▸ EXERCISE BRIEF
Transcribe every one of the rows below line for line, keeping each word, punctuation mark, and line break unchanged.

[Transcribed page contents]
- Opening Delimiter -

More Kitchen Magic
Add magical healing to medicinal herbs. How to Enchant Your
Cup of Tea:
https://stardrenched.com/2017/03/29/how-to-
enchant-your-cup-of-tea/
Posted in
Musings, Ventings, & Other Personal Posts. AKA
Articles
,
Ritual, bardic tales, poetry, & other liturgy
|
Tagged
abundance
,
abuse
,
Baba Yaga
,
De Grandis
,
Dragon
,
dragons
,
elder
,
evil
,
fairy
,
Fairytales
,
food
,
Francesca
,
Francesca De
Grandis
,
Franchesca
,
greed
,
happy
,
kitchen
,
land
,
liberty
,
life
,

- Closing Delimiter -

▸ ANSWER AREA
More Kitchen Magic
Add magical healing to medicinal herbs. How to Enchant Your
Cup of Tea:
https://stardrenched.com/2017/03/29/how-to-
enchant-your-cup-of-tea/
Posted in
Musings, Ventings, & Other Personal Posts. AKA
Articles
,
Ritual, bardic tales, poetry, & other liturgy
|
Tagged
abundance
,
abuse
,
Baba Yaga
,
De Grandis
,
Dragon
,
dragons
,
elder
,
evil
,
fairy
,
Fairytales
,
food
,
Francesca
,
Francesca De
Grandis
,
Franchesca
,
greed
,
happy
,
kitchen
,
land
,
liberty
,
life
,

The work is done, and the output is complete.